(Work task 1) Output the part of the passage on congregational conflict from "Research the cause" to "conflict being addressed.", word for word.
(Work task 2) Pick up the passage on resolving conflict in a congregation after its final sentence and carry it further.

(Text for analysis)
Research the cause of conflict. Listen to all sides. Seek to determine the truth. What do they really want? Why? Is this conflict affecting the congregation’s ability to fulfill the vision and mission God has for it? Is there clear sin involved? To what extent is this conflict affecting your ability to lead? Remember individuals respond differently to conflict and so do congregations. Some do not handle it well at all. Apply scriptural principles and pray to help you discern objectively the significance of the conflict being addressed.

Inevitably confession and repentance will be necessary in real conflict. True repentance requires replacement. It is not enough to stop a behavior. One must fill the void left by the negative actions or attitudes with positive ones or they will eventually fall back into the hole left behind. This is the cycle of addictive behavior. One is convicted, seeks forgiveness but then falls back into the habit after a time because they did not replace their addiction with a positive discipline. This principle can be seen in Ephesians 5:18, “And do not get drunk with wine… but be filled with the Spirit.” Replacement!

Conflict resolution requires replacement as well. Old behaviors and thoughts or decision-making processes have to be replaced with new ones. If they are not, it is very likely the conflict will simply be repeated in the future when the same set of circumstances arises again. Though compromise is a short term solution in which both parties give in to get along to end the immediate conflict, it does not prevent the conflict from being repeated later. A long-term solution requires addressing the real root issues and putting into place the appropriate replacements based upon mission and vision. An effective, missional leader will have new behaviors, processes and actions ready because he has mastered the first three critical abilities. Though the change produced by these abilities might lead to the conflict, they will also be a source of the resolution of the conflict.

(Material shown)
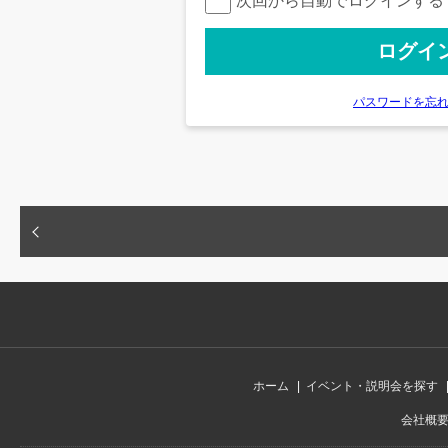
次回から自動でログインする
パスワードを忘
ホーム
イベント・説明会を探す
会社概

(Exercise response 1)
Research the cause of conflict. Listen to all sides. Seek to determine the truth. What do they really want? Why? Is this conflict affecting the congregation’s ability to fulfill the vision and mission God has for it? Is there clear sin involved? To what extent is this conflict affecting your ability to lead? Remember individuals respond differently to conflict and so do congregations. Some do not handle it well at all. Apply scriptural principles and pray to help you discern objectively the significance of the conflict being addressed.

(Exercise response 2)
Resolution may require individual forgiveness as well as corporate opportunities and teaching on forgiveness and reconciliation. Some churches may need to “draw a line in the sand” and mark a place in history at which they have chosen to move forward by “forgetting what lies behind.” Working together through key bridges of leadership will aid in developing these processes and moments for a congregation. Conflict is never a good time for a leader to be alone.

Isaiah wrote in 62:10 “Pass through, pass through the gates! Prepare the way for the people. Build up, build up the highway! Remove the stones. Raise a banner for the nations.” As church leaders we will often find ourselves in the stone removal business. Identify walls in your ministry. Determine which stones to remove first and work, based on a mission and vision, and with a team of other leaders ready to “pass through, pass through the gates to prepare a way for the people” with you.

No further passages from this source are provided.